# Brenner heiß gelaufen und abgestürzt, jetzt defekt?



## saibot (11. August 2004)

Ich hab grad einige Dinge von meiner Platte auf CD´s sichern wollen. Ging bis zur 4. CD auch gut.  Doch dann hat sich mein Brenner (TEAC CD-W524E) unter Verwendung von Nero 5.5.9.9 bei 73% aufgehangen. Ich war nicht im Raum und das Ding muss schon ca. 5 min. auf 73% rumgerödelt haben. Daraufhin wollte ich den Brennvorgang stoppen - keine Reaktion. Dann habe ich alles beendet per Task Manager  - keine Reaktion, dann Windows heruntergefahren - keine Reaktion, Windows fuhr nicht herunter, der Brenner rödelte immer noch. 
Letztendlich hab ich einfach den Strom gekappt um das Ding zum Stehen zu bekommen. 

Hinterher war er einigermaßen heiß, die CD ebenfalls. Ich habe 15 min. gewartet und wollte weiter brennen. Doch es geht nicht. Ich kann das Laufwerk zwar mit CD´s füttern, aber  es liest sie nicht mehr. 

Frage: Ist der Brenner jetzt kaputt und wenn ja WAS ist durchgeschmort/Defekt, lohnt sich ne Reparatur oder eher ein neuer Brenner, oder ist er vielleicht gar nicht kaputt?

**Aufgaben**
A - Schreib den Text über den Brenner neu, alles von "Letztendlich hab ich" bis hinunter zu "sie nicht mehr.", und setz dabei "Gerät" an die Stelle von "Laufwerk".
B - Bei wie viel Prozent hat sich der Brenner laut dem Text über den Brenner aufgehängt?
C - Wie könnte der Text über den Brenner nach seinem letzten Satz weitergehen? Schreib die Fortsetzung.

**Zeilenauszüge**

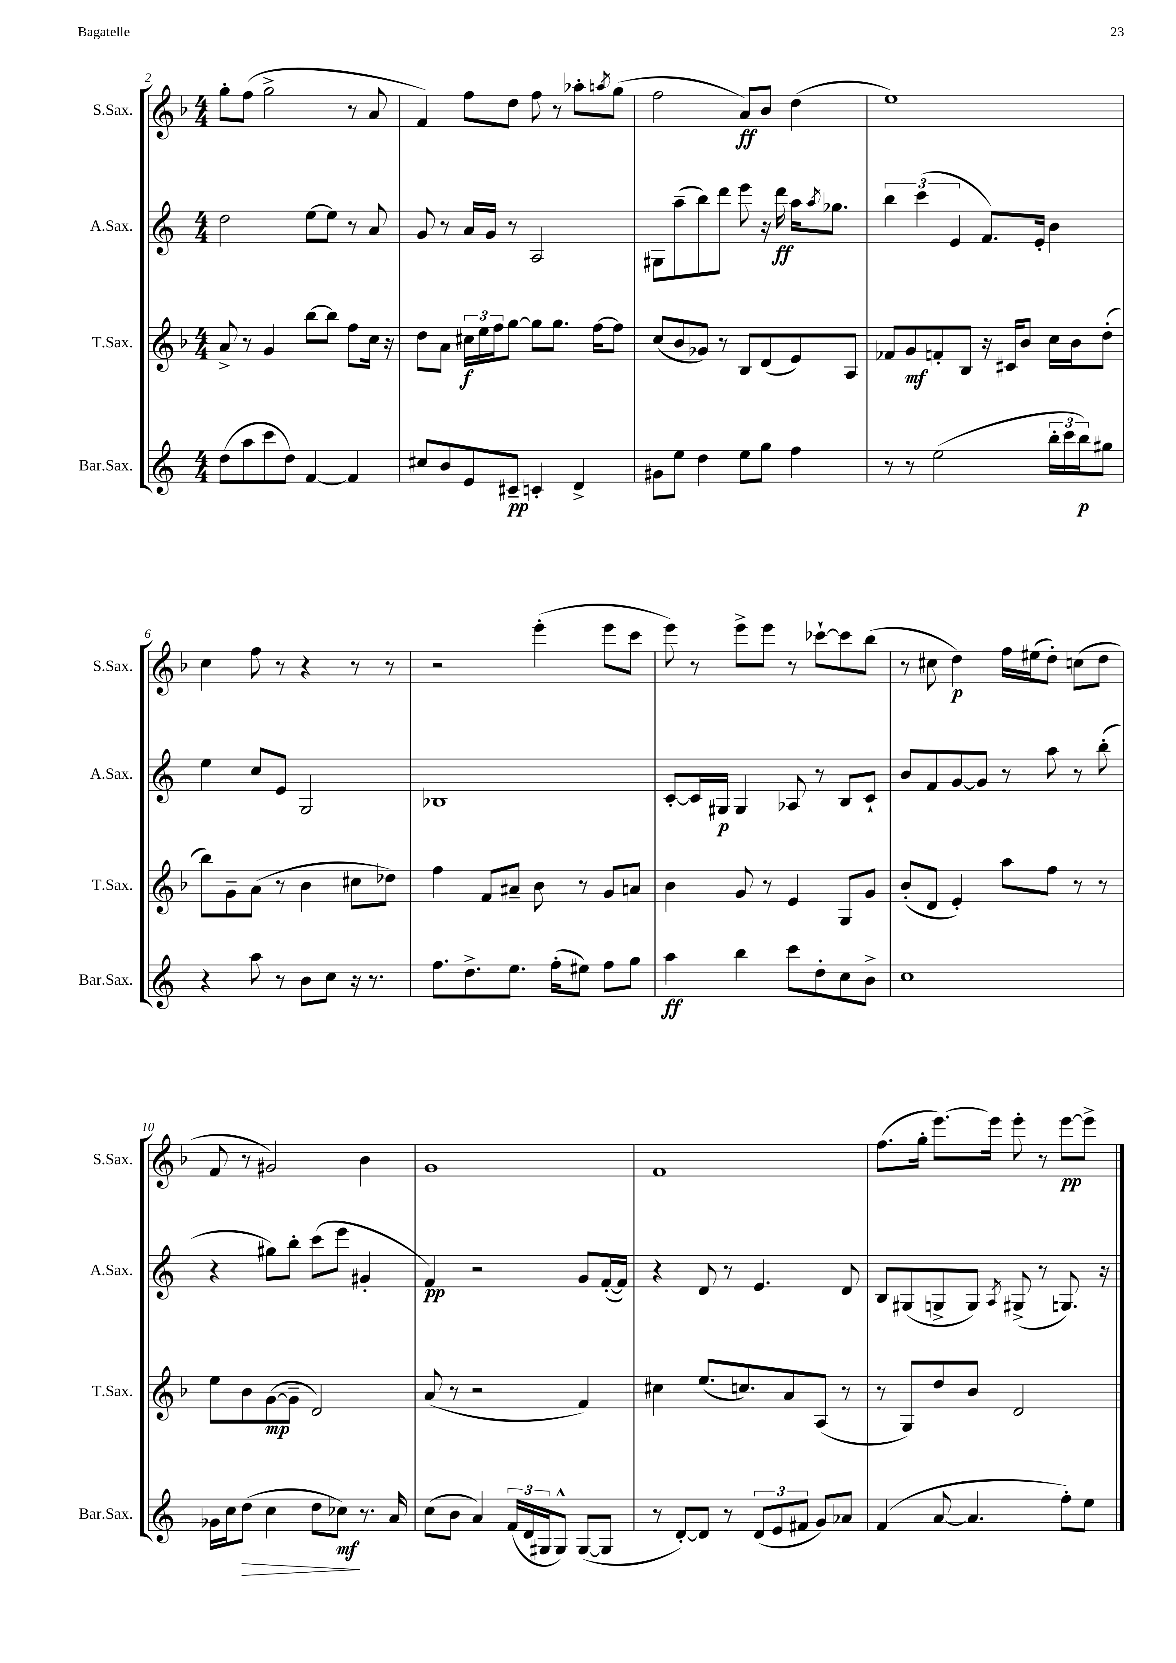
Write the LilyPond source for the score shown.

<<
\new StaffGroup <<
\new Staff = "s0" \with { instrumentName = "S.Sax." shortInstrumentName = "S.Sax." } {
    \clef treble \key f \major \numericTimeSignature \time 4/4
    g''8-. f''8( g''2-> r8 a'8 |
    f'4) f''8 d''8 f''8 r8 aes''8-. \acciaccatura { a''8 } g''8( |
    f''2 a'8\ff) bes'8 d''4( |
    e''1) |
    c''4 f''8 r8 r4 r8 r8 |
    r2 e'''4-.( e'''8 c'''8 |
    e'''8) r8 e'''8-> e'''8 r8 ces'''8~-! ces'''8 bes''8( |
    r8 cis''8 d''4\p) f''16 eis''16( d''8-.) c''8( d''8 |
    f'8 r8 gis'2) bes'4 |
    g'1 |
    f'1 |
    f''8.( g''16-. e'''8.~) e'''16 e'''8-. r8 e'''8~\pp e'''8-> \bar "|." |
}
\new Staff = "s1" \with { instrumentName = "A.Sax." shortInstrumentName = "A.Sax." } {
    \clef treble \key c \major \numericTimeSignature \time 4/4
    d''2 e''8~ e''8 r8 a'8 |
    g'8 r8 a'16 g'16 r8 a2 |
    gis8 a''8--( b''8) d'''8 e'''8 r16 d'''16\ff a''16 \acciaccatura { a''8 } ges''8. |
    \tuplet 3/2 { b''4 c'''4( e'4 } f'8.) e'16-. b'4 |
    e''4 c''8 e'8 g2 |
    bes1 |
    c'8~-. c'16 gis16\p gis4 aes8 r8 b8 c'8-! |
    b'8 f'8 g'8~ g'8 r8 a''8 r8 b''8-.( |
    r4 gis''8) b''8-. c'''8( e'''8 gis'4-. |
    f'4\pp) r2 g'8 f'16~-.( f'16) |
    r4 d'8 r8 e'4. d'8 |
    b8 gis8( g8-> g8) \acciaccatura { a8 } gis8->( r8 g8.) r16 \bar "|." |
}
\new Staff = "s2" \with { instrumentName = "T.Sax." shortInstrumentName = "T.Sax." } {
    \clef treble \key f \major \numericTimeSignature \time 4/4
    a'8-> r8 g'4 bes''8~ bes''8 f''8 c''16 r16 |
    d''8 a'8 \tuplet 3/2 { cis''16\f e''16 f''16 } g''8~ g''8 g''8. f''16~ f''8 |
    c''8( bes'8 ges'8) r8 bes8 d'8( e'8) a8 |
    fes'8 g'8\mf f'8-. bes8 r16 cis'16 bes'8 c''16 bes'16 d''8-.( |
    bes''8) g'8-- a'8( r8 bes'4 cis''8 des''8) |
    f''4 f'8 ais'8-- bes'8 r8 g'8 a'8 |
    bes'4 g'8 r8 e'4 g8 g'8 |
    bes'8-.( d'8 e'4-.) a''8 f''8 r8 r8 |
    e''8 bes'8 g'8~\mp( g'8-- d'2) |
    a'8( r8 r2 f'4) |
    cis''4 e''8.( c''8.) a'8 a8( r8 |
    r8 g8) d''8 bes'8 d'2 \bar "|." |
}
\new Staff = "s3" \with { instrumentName = "Bar.Sax." shortInstrumentName = "Bar.Sax." } {
    \clef treble \key c \major \numericTimeSignature \time 4/4
    d''8( a''8 c'''8 d''8) f'4~ f'4 |
    cis''8 b'8 e'8 cis'8--\pp c'4-. d'4-> |
    gis'8 e''8 d''4 e''8 g''8 f''4 |
    r8 r8 e''2( \tuplet 3/2 { b''16-. c'''16 b''16\p) } gis''8 |
    r4 a''8 r8 b'8 c''8 r16 r8. |
    f''8. d''8.-> e''8. f''16-.( eis''8) f''8 g''8 |
    a''4\ff b''4 c'''8 d''8-. c''8 b'8-> |
    c''1 |
    ges'16 c''16 d''8\>( c''4 d''8 ces''8\mf\!) r8. a'16 |
    c''8( b'8 a'4) \tuplet 3/2 { f'16( d'16 gis16 } gis8-^) gis8~( gis8 |
    r8 d'8~-.) d'8 r8 \tuplet 3/2 { d'8( e'8 fis'8 } g'8) aes'8 |
    f'4( a'8~ a'4. f''8-.) e''8 \bar "|." |
}
>>
>>
\layout { \context { \Score currentBarNumber = #2 } }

**Antworten nacheinander**
A -
Letztendlich hab ich einfach den Strom gekappt um das Ding zum Stehen zu bekommen. 

Hinterher war er einigermaßen heiß, die CD ebenfalls. Ich habe 15 min. gewartet und wollte weiter brennen. Doch es geht nicht. Ich kann das Gerät zwar mit CD´s füttern, aber  es liest sie nicht mehr.

B - Bei 73 %.

C -
----------



## Erpel (11. August 2004)

Die Beschreibung klingt für mich schon ziemlich nach Kaputt :-(
Das mit der Reparatur ist die Frage, wie alt ist der Brenner? Ist noch Garantie drauf? Wenn ja ab damit zum Händler. Ansonsten glaub ich ehr nicht das sich das lohnt, vorallem da cd Brenner heute doch recht günstig sind.(ab 30€)


----------



## saibot (11. August 2004)

jo, danke. 
Denke auch, dass der hin ist. 
Hab mich auch schon nach nem schmucken DVD-Brenner umgesehen, die bekommt man ja auch schon für 80 EUR. ....doof ist nur, dass ich dafür im Moment eigentlich überhaupt kein Geld habe und eigentlich genau jetzt was zum brennen bräuchte... 
Mist, na ja, thats life oder so...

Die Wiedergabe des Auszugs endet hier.